▸ Excerpt:
________

Databricks Community

0000abcd · Tuesday

Tried to move a ~30GB file (I know it's too large for data science) from the ephemeral storage to a managed volume, but after a while the output returned "Input/output error"; later discovered that only ~14.8GB was downloaded. Is there a maximum size of a single file in managed volumes?

Louis_Frolio · Tuesday

Hey @0000abcd , short answer: there isn’t a Databricks-imposed single-file size cap for files in managed volumes; the practical limit is whatever the underlying cloud object storage supports. You can write very large files via Spark, the Files REST API, SDKs, or CLI. For uploads/downloads in the UI, the per-file limit is 5 GB, so use programmatic methods for larger files.

What’s the actual limit?

Volumes themselves don’t cap file size; they support files up to the maximum size supported by your cloud storage provider. Use Spark, the Databricks Files REST API, SDKs, or CLI for large files.
The Catalog Explorer UI upload/download workflow is limited to 5 GB per file, which is why large transfers should go through API/SDK/CLI instead.
Don’t confuse volumes with workspace files (the /Workspace file system), which have a 500 MB per-file limit; volumes are separate and meant for large, non-tabular assets.

Likely cause of your “Input/output error” and partial 14.8 GB copy

When copying very large files from ephemeral/driver-local storage through FUSE paths, long-running single-stream transfers can fail due to transient I/O issues or timeouts. Using the Files API/SDK/CLI avoids those UI/FUSE constraints and is the recommended path for multi-GB objects.

Recommended ways to move a 30 GB file into a managed volume

Databricks CLI (fs commands): Use CLI to put/cp the file to a volume path like /Volumes/<catalog>/<schema>/<volume>/<dir>/<file>. This uses volume-aware operations and handles large files better than UI.
Files REST API (PUT/GET): Example PUT to a managed volume path: bash curl --request PUT "https://${DATABRICKS_HOST}/api/2.0/fs/files/Volumes/<catalog>/<schema>/<volume>/<dir>/myfile.bin?overwrite=true" \ --header "Authorization: Bearer ${DATABRICKS_TOKEN}" \ --data-binary @./myfile.bin
Databricks SDKs (Python/Java/Go): Use WorkspaceClient.files to upload/download to/from /Volumes/.... This is designed for files in volumes and supports large objects programmatically.

Verification steps after upload

List and check the target file: dbutils.fs.ls("dbfs:/Volumes/<catalog>/<schema>/<volume>/<dir>/") and confirm the size matches the source. * Optionally compute a checksum locally and in Databricks to ensure integrity for very large transfers.

If you were using the UI or copying via a FUSE path, retry with the CLI or Files API/SDK and it should handle your 30 GB file.

Hope this helps, Louis.

________

Reproduce the passage of the forum thread on managed volume file sizes, starting with "Files REST API (PUT/GET): Example" and going on through "30 GB file.", word for word.

________

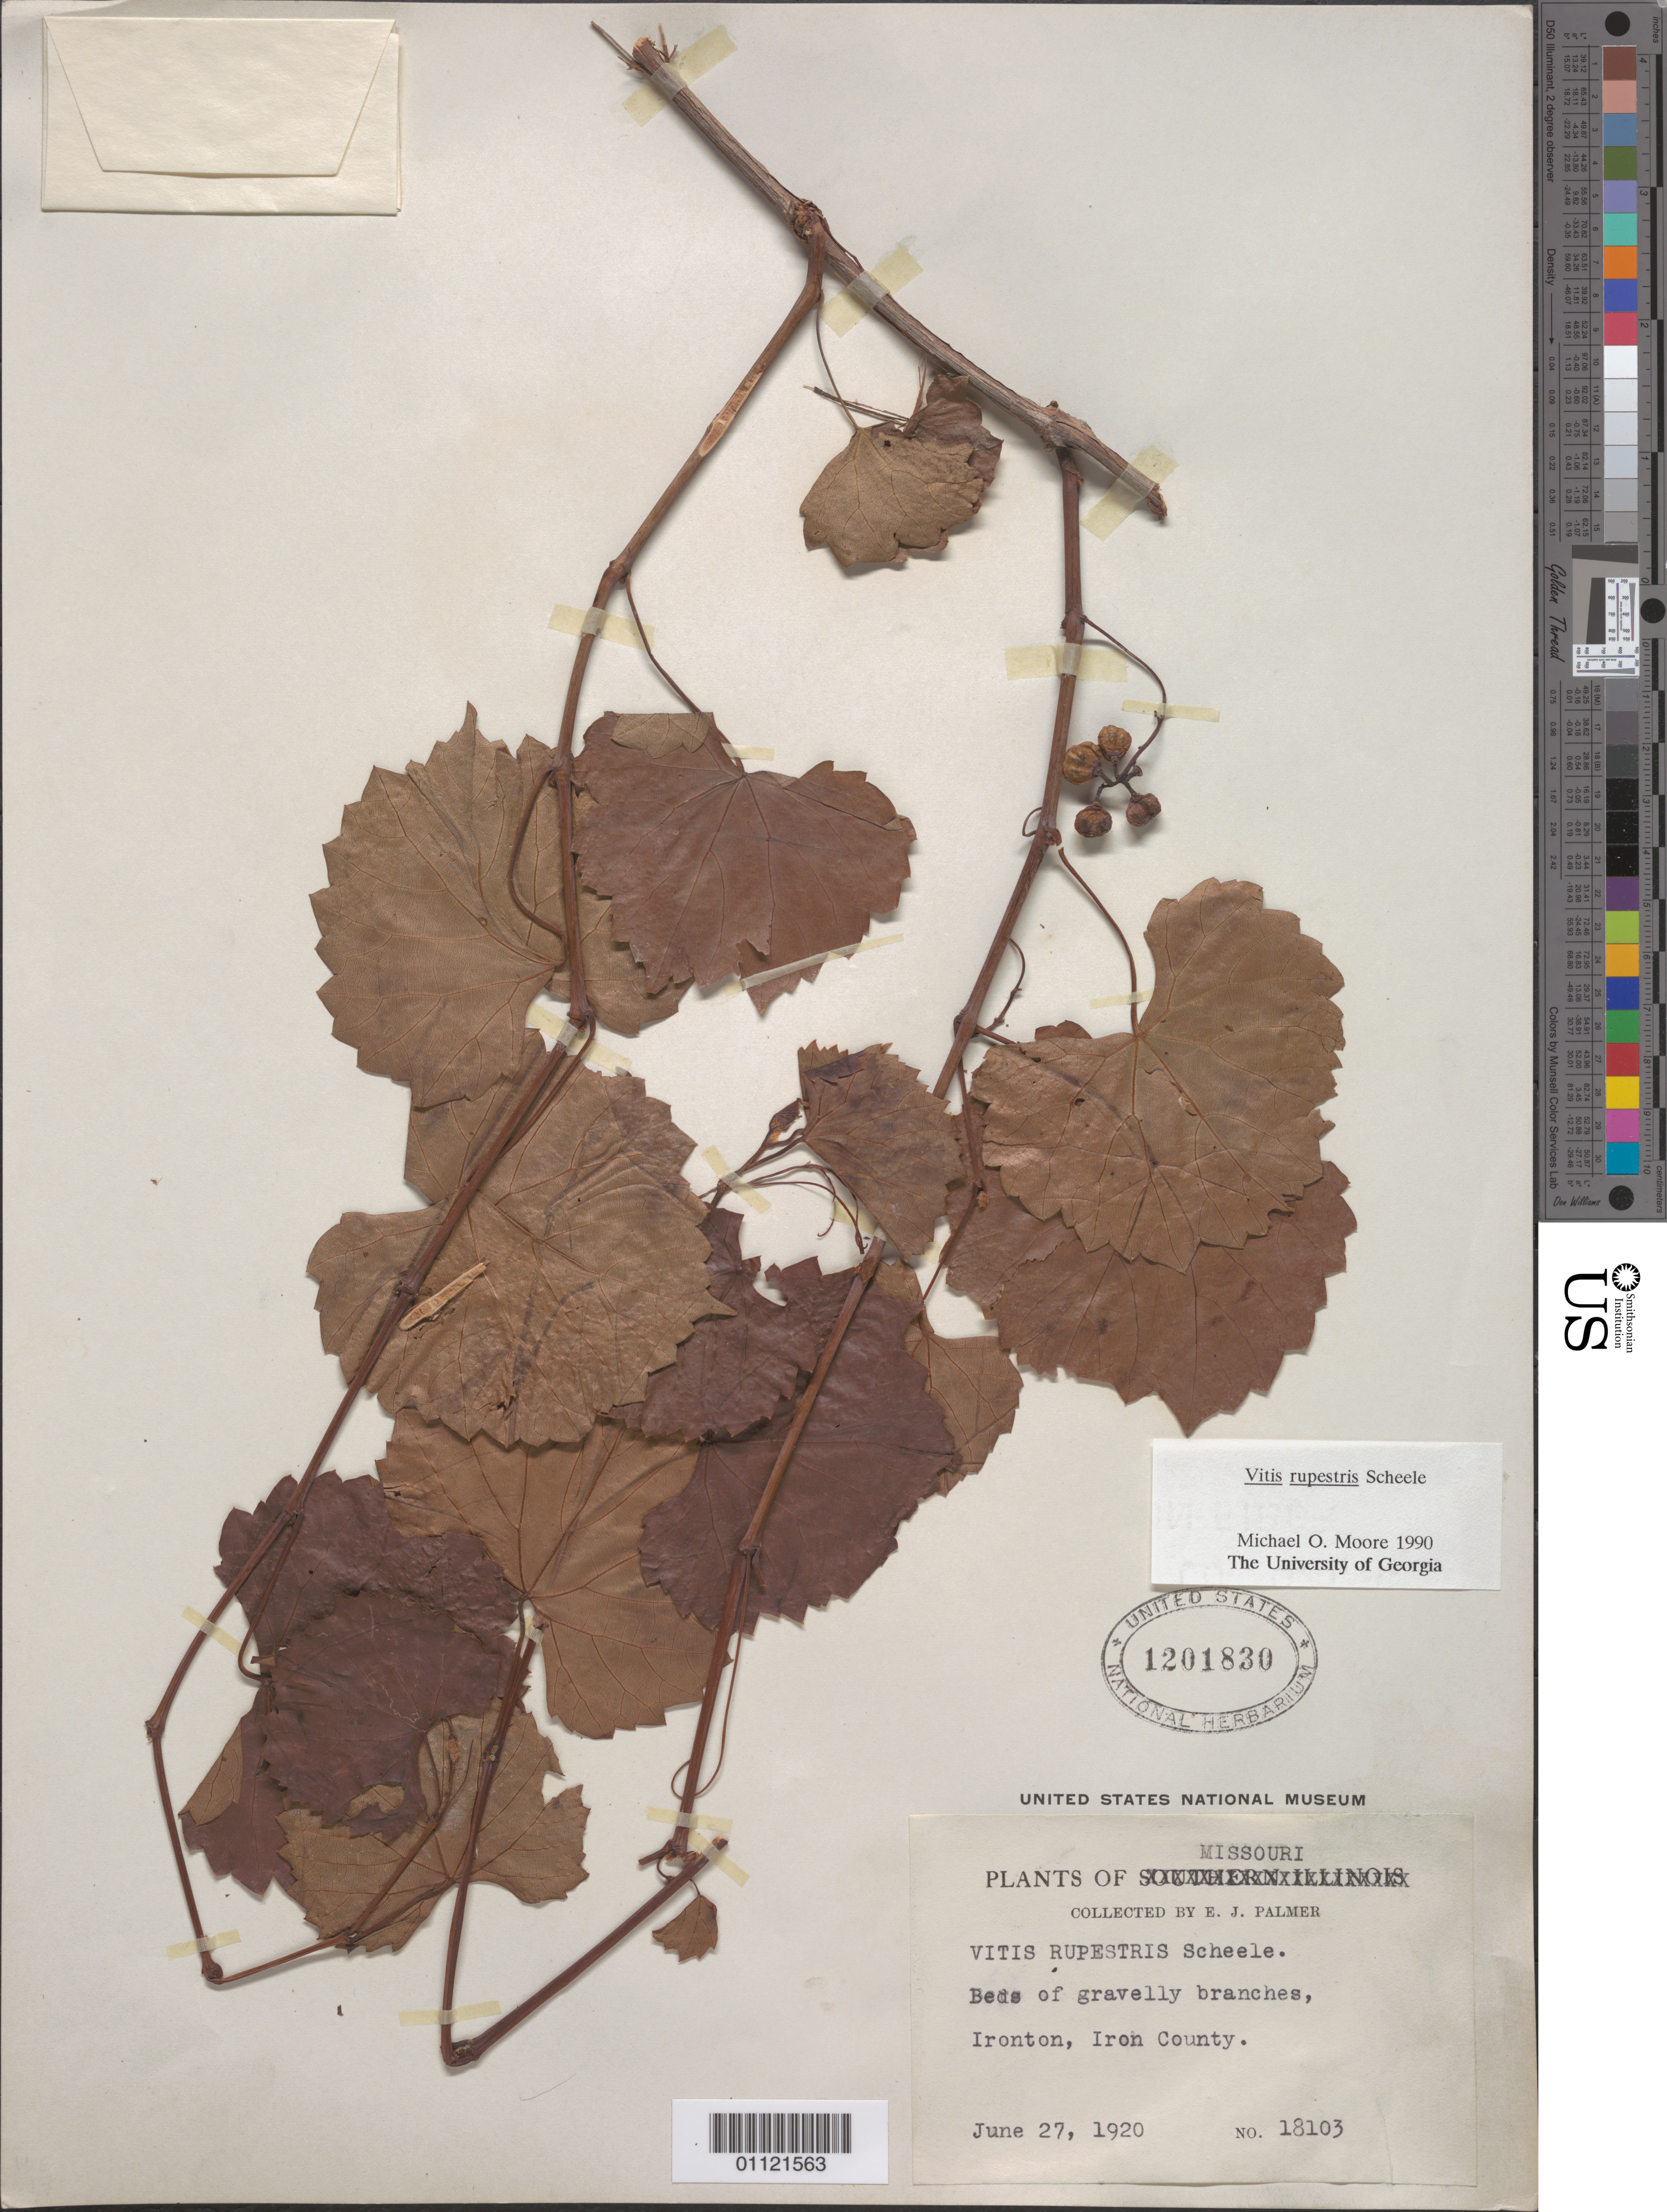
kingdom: Plantae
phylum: Tracheophyta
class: Magnoliopsida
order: Vitales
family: Vitaceae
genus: Vitis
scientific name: Vitis rupestris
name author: Scheele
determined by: Moore, M. O.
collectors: E. J. Palmer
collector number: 18103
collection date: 1920-06-27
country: United States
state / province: Missouri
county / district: Iron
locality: Ironton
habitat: beds of gravelly branches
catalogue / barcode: US 1201830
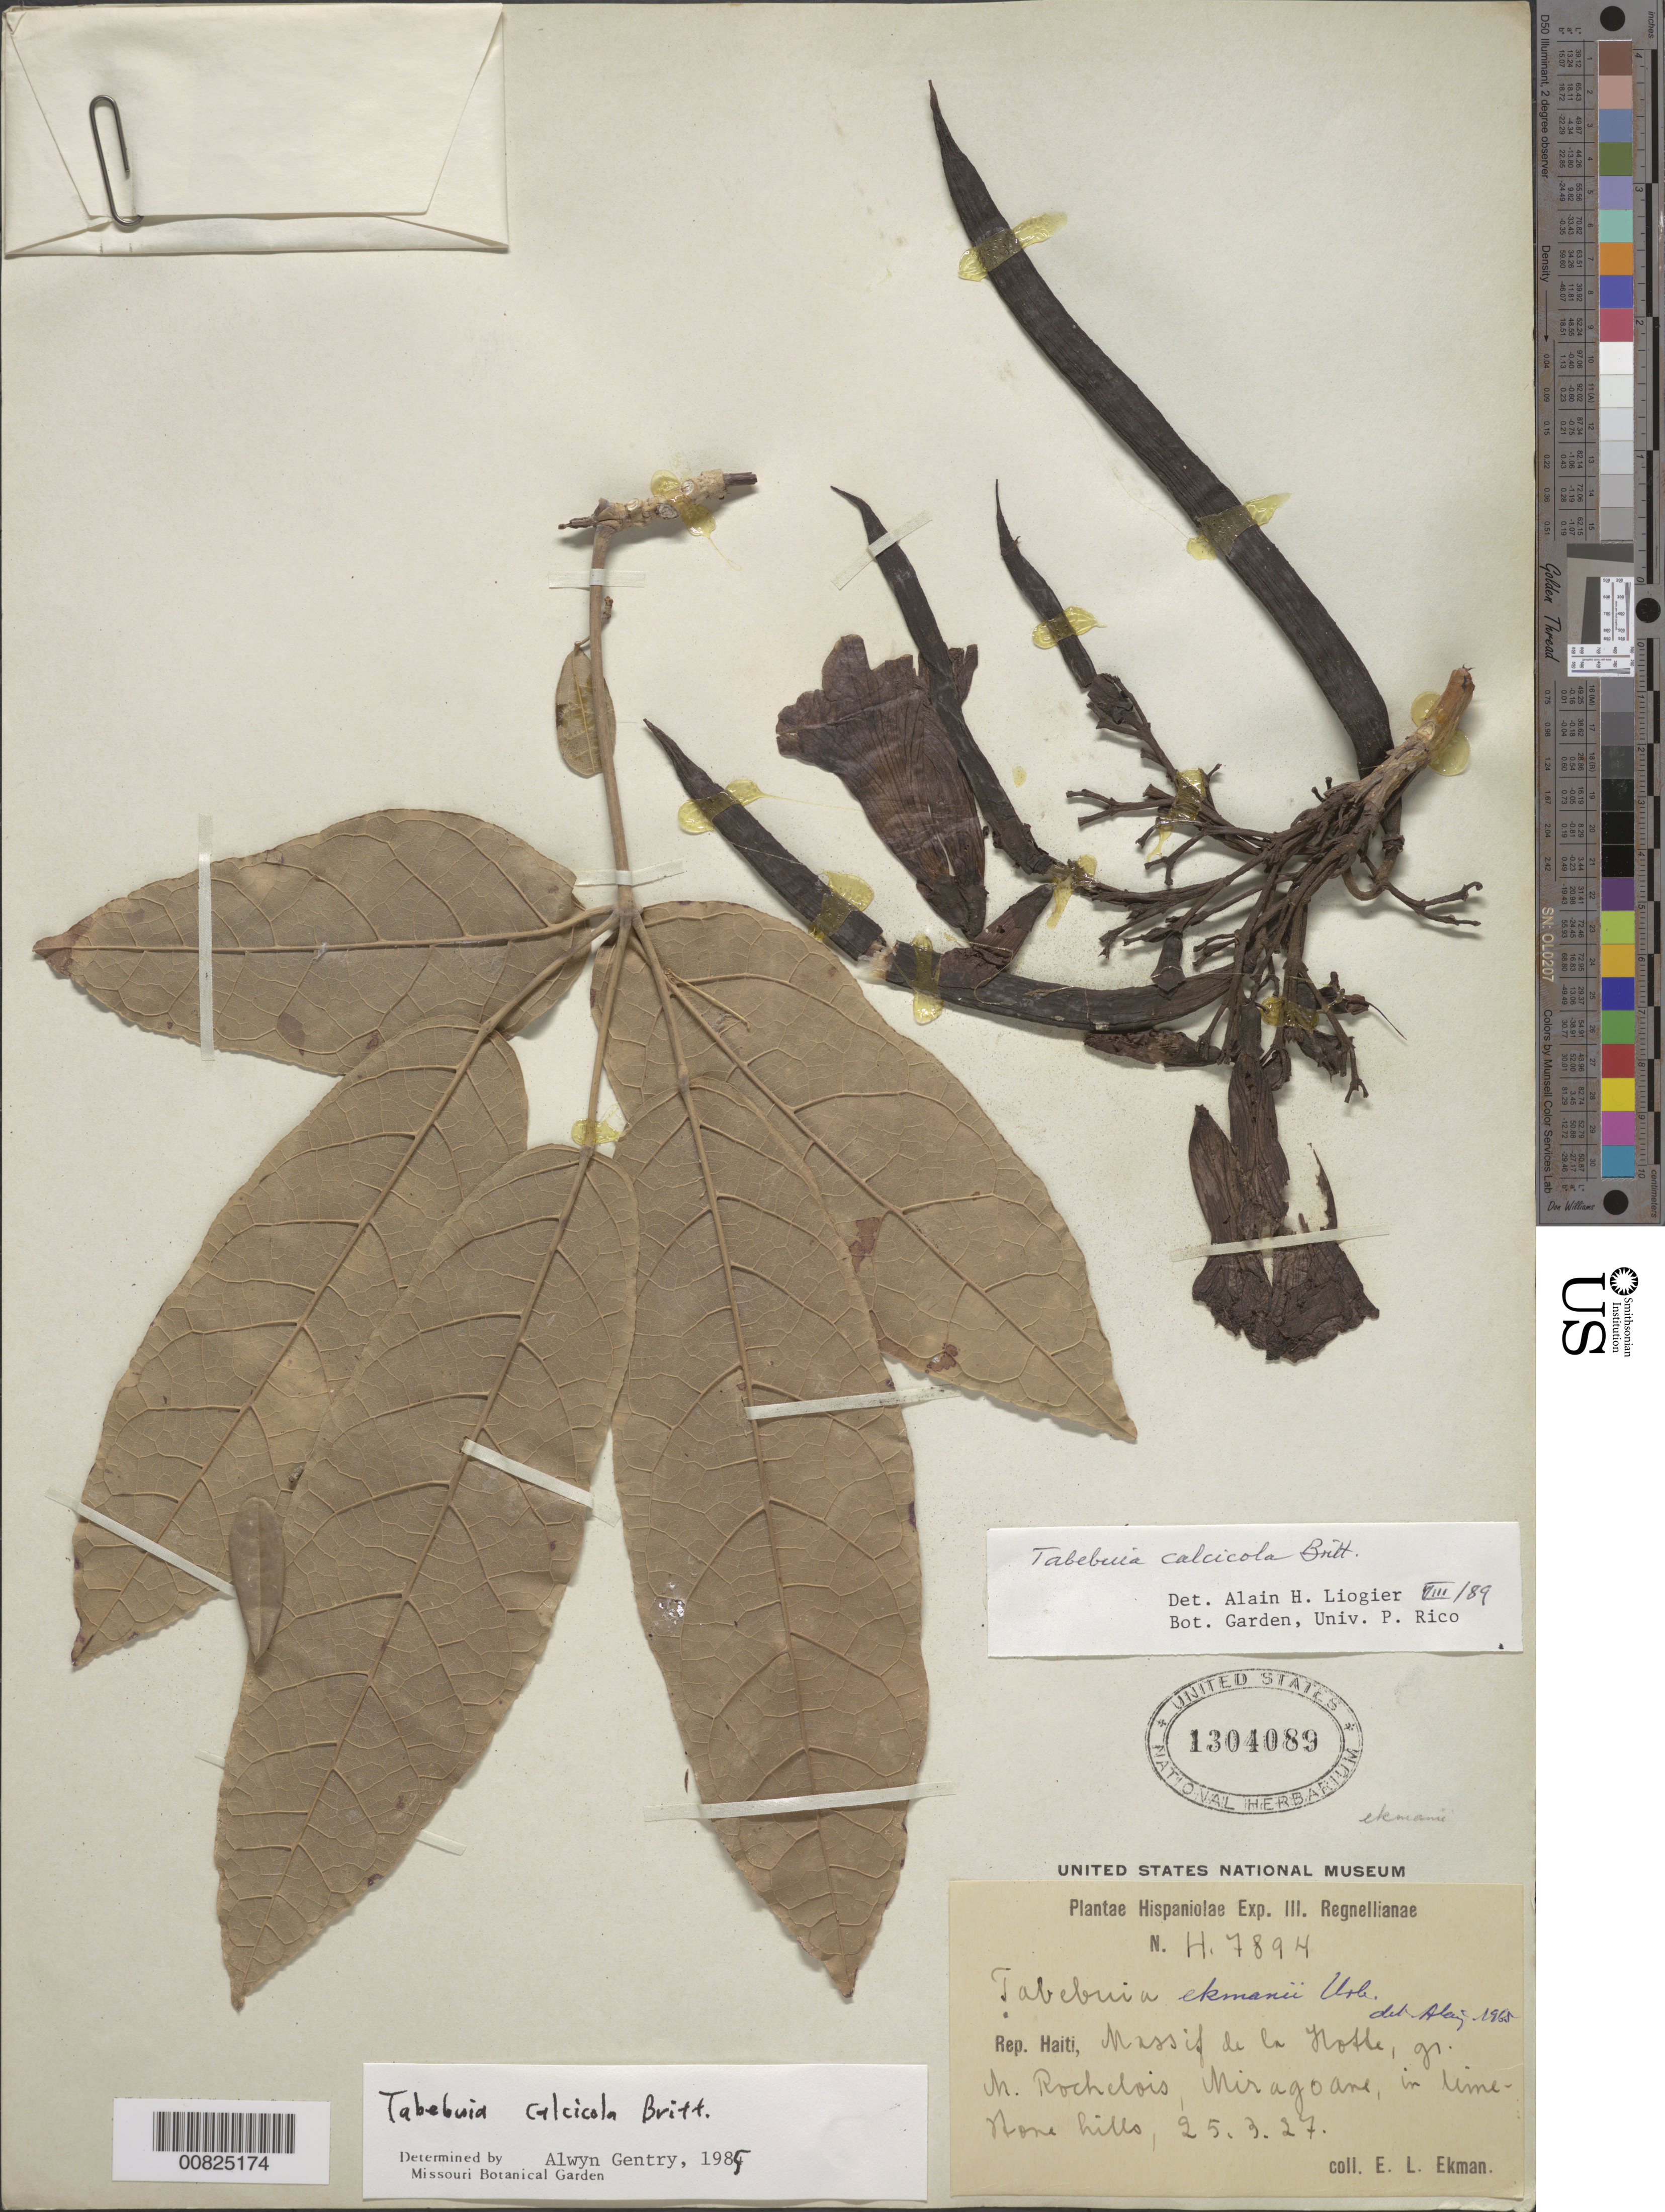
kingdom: Plantae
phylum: Tracheophyta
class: Magnoliopsida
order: Lamiales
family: Bignoniaceae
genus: Tabebuia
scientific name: Tabebuia calcicola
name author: Britton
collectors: E. L. Ekman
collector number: H 7894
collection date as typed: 25 Mar 1927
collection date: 1927-03-25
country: Haiti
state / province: Grand'Anse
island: Hispaniola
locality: Massif de la Hotte, Grose Morne Rochelois, Miragoane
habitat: Limestone hills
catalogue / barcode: US 1304089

________

▸ Reply:
Files REST API (PUT/GET): Example PUT to a managed volume path: bash curl --request PUT "https://${DATABRICKS_HOST}/api/2.0/fs/files/Volumes/<catalog>/<schema>/<volume>/<dir>/myfile.bin?overwrite=true" \ --header "Authorization: Bearer ${DATABRICKS_TOKEN}" \ --data-binary @./myfile.bin
Databricks SDKs (Python/Java/Go): Use WorkspaceClient.files to upload/download to/from /Volumes/.... This is designed for files in volumes and supports large objects programmatically.

Verification steps after upload

List and check the target file: dbutils.fs.ls("dbfs:/Volumes/<catalog>/<schema>/<volume>/<dir>/") and confirm the size matches the source. * Optionally compute a checksum locally and in Databricks to ensure integrity for very large transfers.

If you were using the UI or copying via a FUSE path, retry with the CLI or Files API/SDK and it should handle your 30 GB file.